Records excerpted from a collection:
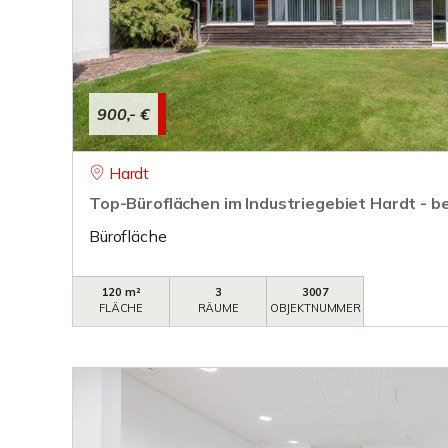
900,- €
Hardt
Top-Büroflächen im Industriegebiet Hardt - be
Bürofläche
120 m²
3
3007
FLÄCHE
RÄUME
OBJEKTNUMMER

* * *

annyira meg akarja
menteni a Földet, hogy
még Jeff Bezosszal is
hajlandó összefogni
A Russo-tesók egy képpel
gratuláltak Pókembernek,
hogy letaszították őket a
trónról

Your objective: Pull out each line of the records above that contains the word "hogy", copying every such line in full.

Solution for this exercise:
menteni a Földet, hogy
hogy letaszították őket a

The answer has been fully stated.